I’m in Misery (in a good way)

Student reviews Stephen King’s psychological horror book.

A super famous writer named Paul Sheldon swerves into a ditch while driving home from a party (he was intoxicated). He nearly freezes to death in the snow with his lower bones shattered, but a nurse finds him in that ditch before he does. The nurse takes him home and saves his life. Then, she ruins it. She gives him pain medicine, feeds him, and talks with him. Then, she threatens him, starves him, and tortures him … This nurse is by far his greatest fan, but this is by far his worst fan-experience.

Stephen King has pulled off plenty of wild-concept stories like this with past books like The Shining, It, and Pet Sematary. But with Misery, King didn’t just pull off turning the obsessive-fan-kidnapping concept into a horrifying story, he ripped it off! Wait, no, that doesn’t sound too good. He tugged- no, no, no. He did a real bang-up job … that’s all I’m trying to say. He didn’t rip anything off at all. Actually, he kind of defined the psychological horror genre with the terrifying/emotionally-traumatizing stories he’s written like Carrie and The Green Mile.

I have a problem with not taking things seriously, but this book made me so uncomfortable and scared that it banished all childishness from my soul. There’s a scene where Sheldon is left in a room for days without food or water and the lower half of his body is paralyzed. He describes a race in his body between three horses named King of Pain, Pretty Thirsty, and I Got the Hungries, respectively. Pretty Thirsty ultimately wins the race when Paul has a choice to die of thirst or use very extreme ways to quench it. A child would say really immature things about that, but I am a man now, because of this book. There are so many other mortifying things that happen to this poor writer, but I can’t really say too much about any of it without spoiling the book. I will tease a few things, though. Sheldon is forced to burn one of his most prized possessions in order to live. He is forced to write something that he absolutely hates. Wait, wait, these don’t really sound that terrible… Maybe I should talk about the sledgehammer to the leg… or the axe and the thumbs… or maybe watching the—no, no that’s too much.

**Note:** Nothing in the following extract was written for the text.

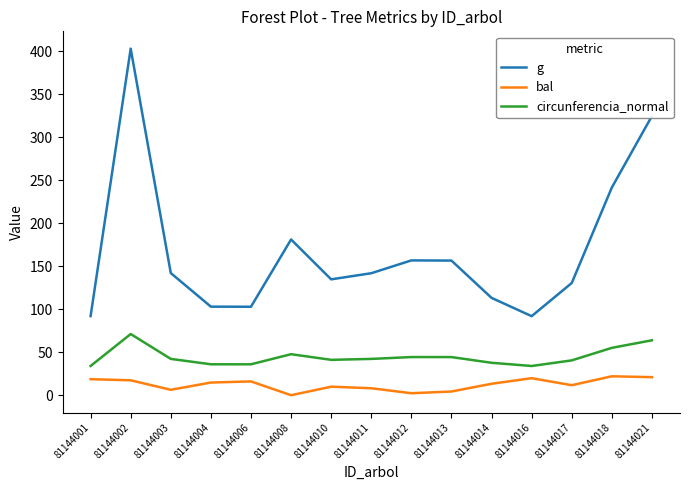

True or false: g and circunferencia_normal cross at least once.

False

All that Misery really did was put me through misery so I can say that I totally, definitely, completely recommend this book to every person in the world. I know being put through misery isn’t usually a good thing, but, the title said what the book was. It’s Misery, and the dictionary definition of misery is “a state or feeling of great distress or discomfort of mind or body.” This book is a horror of the mind, a psychological horror, and misery is really the best word, and book, to define that.